No Big Data story is more famous than Google’s claim to be able to track flu outbreaks in real time, much faster than conventional public health surveillance.
In Science, Lazar and colleagues present an analysis and critique of this claim and the actual performance of the Google Flu Trends.
Their finding is that the Google Flu Trends (GFT) consistently over estimates the incidence of flu. In other words, the real time trigger is “too sensitive”, beating the conventional signals in part by “crying wolf”.

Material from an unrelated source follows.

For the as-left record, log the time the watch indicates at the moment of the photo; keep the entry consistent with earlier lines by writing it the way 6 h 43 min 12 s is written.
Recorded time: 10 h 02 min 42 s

These errors are quite important, because this kind of real time prediction is supposed to enable resources to be swiftly deployed, to react to epidemics much quicker than the slower conventional methods allow. But if the real time prediction is a false positive, these resources will be misallocated, and the deployment effort wasted or misdirected.

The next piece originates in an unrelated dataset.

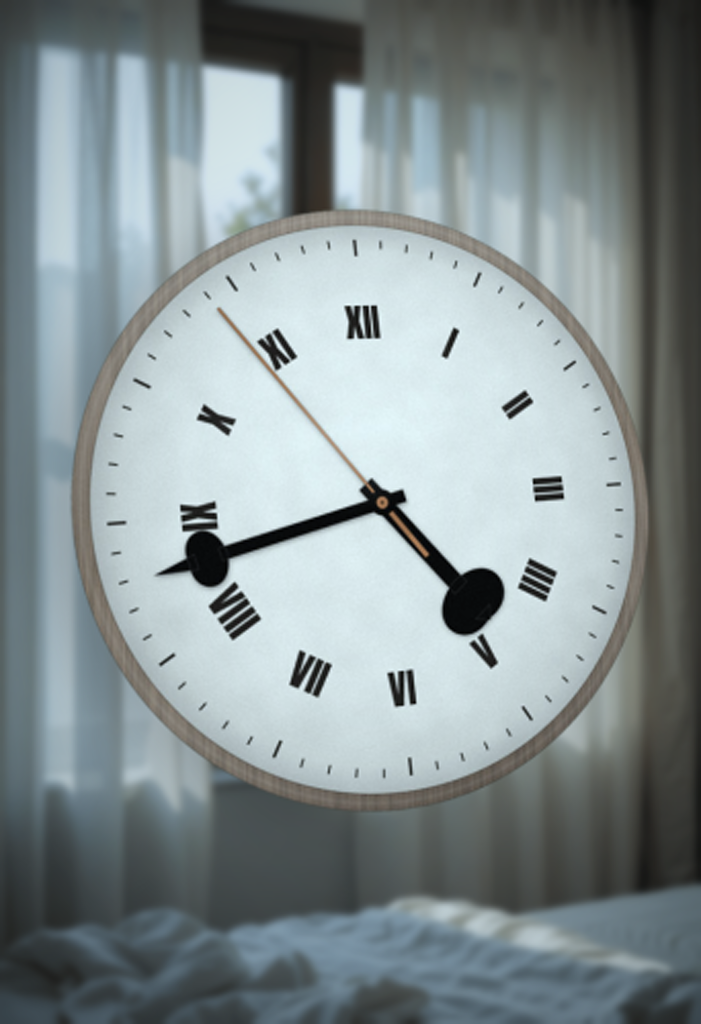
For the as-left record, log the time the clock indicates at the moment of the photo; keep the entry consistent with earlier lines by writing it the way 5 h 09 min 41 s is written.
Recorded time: 4 h 42 min 54 s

To the extent that these errors can be assessed (see below), they appear to be due to the use of poor correlates. The GFT is based on analysis of search terms thought to be related to (i.e., correlated with) the outbreak of flu, such as queries about symptoms and medications. This query behavior is only partly driven by actual symptoms, it may, for instance, be triggered by “winter”. (No points will be awarded for detecting winter via Google searches.) It is also possible that social phenomena, such as media hype, can increase interest and fears regardless of symptoms.
Obviously, not everything accurately predicts the actual outbreak of flu. Worse, the dataset contains 50 million terms, while the data to predict is a few thousand points—overfitting is almost guaranteed.
The errors in GFT’s predictions were quite substantial. In fact, the “bad old” conventional reporting, though not real time, was more accurate than GFT for projecting the actual occurrence of flu. This should not be a surprise, since these projections were carefully designed.
Naturally, combining GFT or similar data with other surveillance will be even better than either alone. GFT would also be more useful if commonly used statistical methods were used to model and reduce errors.
But, there are problems in any attempt to use the GFT itself as real data
The GFT is irreproducible, because it has never been adequately reported. The data is unavailable for study, and the algorithms are closed and ever changing. The GFT could not be published in any reputable scientific journal, and it is difficult to see how you could validate it.
This critique extends to most many large data studies: however spectacular the headlines, it is difficult to make useful technology out of opaque, semi-magical, processes. I have remarked on the psychology of Big Data, offering a secular form of prophecy. Lazar et al call this tendency “Big Data Hubris”: big data is always better.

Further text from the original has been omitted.